*** Records for the task Section Begins ***

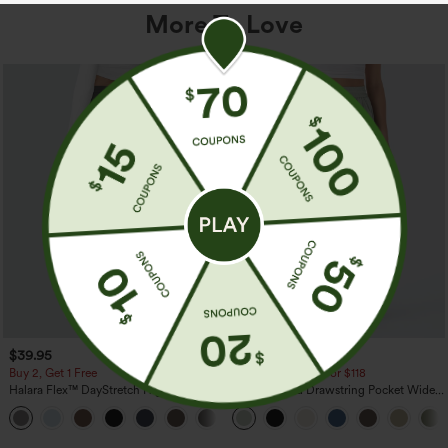
More To Love
$39.95
$34.95
$39.95
Buy 2, Get 1 Free
Buy 2 For $59, 4 For $118
Halara Flex™ DayStretch High Waisted
High Waisted Drawstring Pocket Wide
Pocket Straight Leg Work Pants
Leg Baggy Casual Linen-Feel Pants
+23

*** Records for the task Section Ends ***

» **Task brief**: Output only the number of lines above holding "Waisted".

» **Task answer**: 2